Adjustment for Population Stratification via Principal Components in Association Analysis of Rare Variants


Correspondence to: Wei Pan, Division of Biostatistics, MMC 303, School of Public Health, University of Minnesota, Minneapolis, MN 55455-0392. E-mail:


For unrelated samples, principal component (PC) analysis has been established as a simple and effective approach to adjusting for population stratification in association analysis of common variants (CVs, with minor allele frequencies MAF > 5%). However, it is less clear how it would perform in analysis of low-frequency variants (LFVs, MAF between 1% and 5%), or of rare variants (RVs, MAF < 5%).

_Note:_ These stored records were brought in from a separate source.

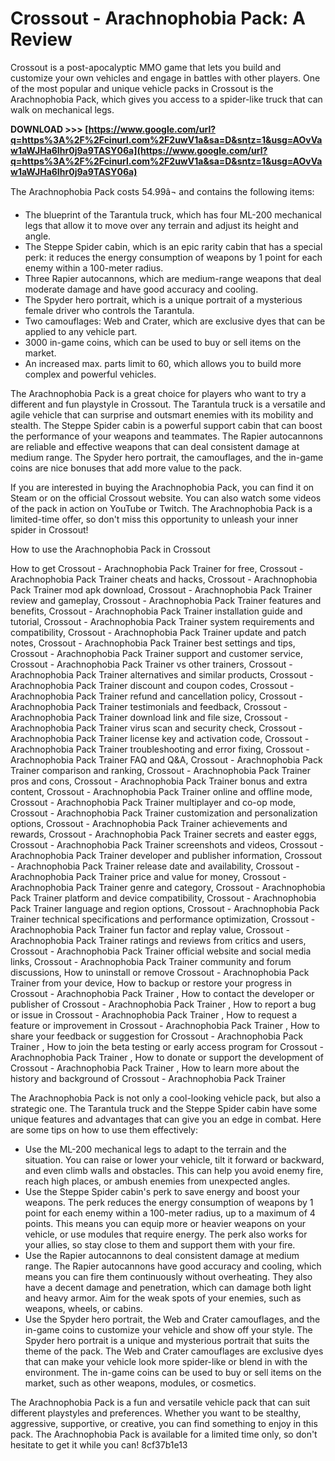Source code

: # Crossout - Arachnophobia Pack: A Review
 
Crossout is a post-apocalyptic MMO game that lets you build and customize your own vehicles and engage in battles with other players. One of the most popular and unique vehicle packs in Crossout is the Arachnophobia Pack, which gives you access to a spider-like truck that can walk on mechanical legs.
 
**DOWNLOAD >>> [https://www.google.com/url?q=https%3A%2F%2Fcinurl.com%2F2uwV1a&sa=D&sntz=1&usg=AOvVaw1aWJHa6Ihr0j9a9TASY06a](https://www.google.com/url?q=https%3A%2F%2Fcinurl.com%2F2uwV1a&sa=D&sntz=1&usg=AOvVaw1aWJHa6Ihr0j9a9TASY06a)**


 
The Arachnophobia Pack costs 54.99â¬ and contains the following items:
 
- The blueprint of the Tarantula truck, which has four ML-200 mechanical legs that allow it to move over any terrain and adjust its height and angle.
- The Steppe Spider cabin, which is an epic rarity cabin that has a special perk: it reduces the energy consumption of weapons by 1 point for each enemy within a 100-meter radius.
- Three Rapier autocannons, which are medium-range weapons that deal moderate damage and have good accuracy and cooling.
- The Spyder hero portrait, which is a unique portrait of a mysterious female driver who controls the Tarantula.
- Two camouflages: Web and Crater, which are exclusive dyes that can be applied to any vehicle part.
- 3000 in-game coins, which can be used to buy or sell items on the market.
- An increased max. parts limit to 60, which allows you to build more complex and powerful vehicles.

The Arachnophobia Pack is a great choice for players who want to try a different and fun playstyle in Crossout. The Tarantula truck is a versatile and agile vehicle that can surprise and outsmart enemies with its mobility and stealth. The Steppe Spider cabin is a powerful support cabin that can boost the performance of your weapons and teammates. The Rapier autocannons are reliable and effective weapons that can deal consistent damage at medium range. The Spyder hero portrait, the camouflages, and the in-game coins are nice bonuses that add more value to the pack.
 
If you are interested in buying the Arachnophobia Pack, you can find it on Steam or on the official Crossout website. You can also watch some videos of the pack in action on YouTube or Twitch. The Arachnophobia Pack is a limited-time offer, so don't miss this opportunity to unleash your inner spider in Crossout!
  
How to use the Arachnophobia Pack in Crossout
 
How to get Crossout - Arachnophobia Pack Trainer for free,  Crossout - Arachnophobia Pack Trainer cheats and hacks,  Crossout - Arachnophobia Pack Trainer mod apk download,  Crossout - Arachnophobia Pack Trainer review and gameplay,  Crossout - Arachnophobia Pack Trainer features and benefits,  Crossout - Arachnophobia Pack Trainer installation guide and tutorial,  Crossout - Arachnophobia Pack Trainer system requirements and compatibility,  Crossout - Arachnophobia Pack Trainer update and patch notes,  Crossout - Arachnophobia Pack Trainer best settings and tips,  Crossout - Arachnophobia Pack Trainer support and customer service,  Crossout - Arachnophobia Pack Trainer vs other trainers,  Crossout - Arachnophobia Pack Trainer alternatives and similar products,  Crossout - Arachnophobia Pack Trainer discount and coupon codes,  Crossout - Arachnophobia Pack Trainer refund and cancellation policy,  Crossout - Arachnophobia Pack Trainer testimonials and feedback,  Crossout - Arachnophobia Pack Trainer download link and file size,  Crossout - Arachnophobia Pack Trainer virus scan and security check,  Crossout - Arachnophobia Pack Trainer license key and activation code,  Crossout - Arachnophobia Pack Trainer troubleshooting and error fixing,  Crossout - Arachnophobia Pack Trainer FAQ and Q&A,  Crossout - Arachnophobia Pack Trainer comparison and ranking,  Crossout - Arachnophobia Pack Trainer pros and cons,  Crossout - Arachnophobia Pack Trainer bonus and extra content,  Crossout - Arachnophobia Pack Trainer online and offline mode,  Crossout - Arachnophobia Pack Trainer multiplayer and co-op mode,  Crossout - Arachnophobia Pack Trainer customization and personalization options,  Crossout - Arachnophobia Pack Trainer achievements and rewards,  Crossout - Arachnophobia Pack Trainer secrets and easter eggs,  Crossout - Arachnophobia Pack Trainer screenshots and videos,  Crossout - Arachnophobia Pack Trainer developer and publisher information,  Crossout - Arachnophobia Pack Trainer release date and availability,  Crossout - Arachnophobia Pack Trainer price and value for money,  Crossout - Arachnophobia Pack Trainer genre and category,  Crossout - Arachnophobia Pack Trainer platform and device compatibility,  Crossout - Arachnophobia Pack Trainer language and region options,  Crossout - Arachnophobia Pack Trainer technical specifications and performance optimization,  Crossout - Arachnophobia Pack Trainer fun factor and replay value,  Crossout - Arachnophobia Pack Trainer ratings and reviews from critics and users,  Crossout - Arachnophobia Pack Trainer official website and social media links,  Crossout - Arachnophobia Pack Trainer community and forum discussions,  How to uninstall or remove Crossout - Arachnophobia Pack Trainer from your device,  How to backup or restore your progress in Crossout - Arachnophobia Pack Trainer ,  How to contact the developer or publisher of Crossout - Arachnophobia Pack Trainer ,  How to report a bug or issue in Crossout - Arachnophobia Pack Trainer ,  How to request a feature or improvement in Crossout - Arachnophobia Pack Trainer ,  How to share your feedback or suggestion for Crossout - Arachnophobia Pack Trainer ,  How to join the beta testing or early access program for Crossout - Arachnophobia Pack Trainer ,  How to donate or support the development of Crossout - Arachnophobia Pack Trainer ,  How to learn more about the history and background of Crossout - Arachnophobia Pack Trainer
 
The Arachnophobia Pack is not only a cool-looking vehicle pack, but also a strategic one. The Tarantula truck and the Steppe Spider cabin have some unique features and advantages that can give you an edge in combat. Here are some tips on how to use them effectively:

- Use the ML-200 mechanical legs to adapt to the terrain and the situation. You can raise or lower your vehicle, tilt it forward or backward, and even climb walls and obstacles. This can help you avoid enemy fire, reach high places, or ambush enemies from unexpected angles.
- Use the Steppe Spider cabin's perk to save energy and boost your weapons. The perk reduces the energy consumption of weapons by 1 point for each enemy within a 100-meter radius, up to a maximum of 4 points. This means you can equip more or heavier weapons on your vehicle, or use modules that require energy. The perk also works for your allies, so stay close to them and support them with your fire.
- Use the Rapier autocannons to deal consistent damage at medium range. The Rapier autocannons have good accuracy and cooling, which means you can fire them continuously without overheating. They also have a decent damage and penetration, which can damage both light and heavy armor. Aim for the weak spots of your enemies, such as weapons, wheels, or cabins.
- Use the Spyder hero portrait, the Web and Crater camouflages, and the in-game coins to customize your vehicle and show off your style. The Spyder hero portrait is a unique and mysterious portrait that suits the theme of the pack. The Web and Crater camouflages are exclusive dyes that can make your vehicle look more spider-like or blend in with the environment. The in-game coins can be used to buy or sell items on the market, such as other weapons, modules, or cosmetics.

The Arachnophobia Pack is a fun and versatile vehicle pack that can suit different playstyles and preferences. Whether you want to be stealthy, aggressive, supportive, or creative, you can find something to enjoy in this pack. The Arachnophobia Pack is available for a limited time only, so don't hesitate to get it while you can!
 8cf37b1e13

Furthermore, with next-generation sequencing data, it is unknown whether PCs should be constructed based on CVs, LFVs, or RVs. In this study, we used the 1000 Genomes Project sequence data to explore the construction of PCs and their use in association analysis of LFVs or RVs for unrelated samples. It is shown that a few top PCs based on either CVs or LFVs could separate two continental groups, European and African samples, but those based on only RVs performed less well. When applied to several association tests in simulated data with population stratification, using PCs based on either CVs or LFVs was effective in controlling Type I error rates, while nonadjustment led to inflated Type I error rates. Perhaps the most interesting observation is that, although the PCs based on LFVs could better separate the two continental groups than those based on CVs, the use of the former could lead to overadjustment in the sense of substantial power loss in the absence of population stratification; in contrast, we did not see any problem with the use of the PCs based on CVs in all our examples.